What is really bugging me is that it takes a Qana incident to get people outraged enough to do something. Even if there had been 75 people in the building, why is it that they are more important than the other 770 people who have already been killed? Shouldn't the first 770 people killed elicit sufficient response from the world?
The same can be said for 9/11. As horible as it is for 3,000 people to die all at once in such horrid fashion, does that justify everything that has been done since then? I don't mean justify in the moral sense, but in the sense of resources spent countering the force that caused those deaths. For example, nearly 50,000 people die in the U.S. every year due to auto accidents. About the same number of high-school students die in alcohol related accidents each year as did in the 9/11 attack.

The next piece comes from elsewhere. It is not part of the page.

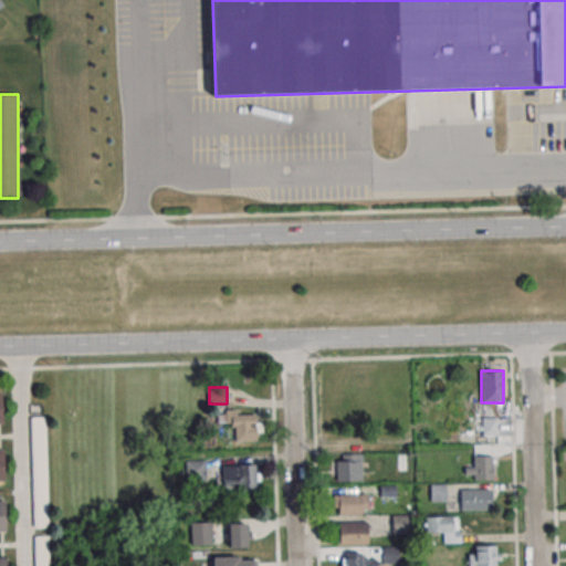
[(257,441),(257,410),(218,411),(218,426),(234,426),(234,441),(257,441)]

As human beings, it seems we are unable to grasp the significance of life and death unless it is personal (someone we know) or dramatic (plane crashes, Qana). This is a limit on our ability to sympathise with individuals with whom we are not aquainted.
For most, the 25 people killed in Qana are more important than the 700 Lebanese and the 70 Israelis, who have lost their lives since this war began about four weeks ago. They are infinately more important than the nearly 100 people killed in sectarian violence in Iraq on any given day and even more important than the 10 high school kids who die each day in automobiles due to alchohol.
But to me, they each count as one. And each one is one more too many.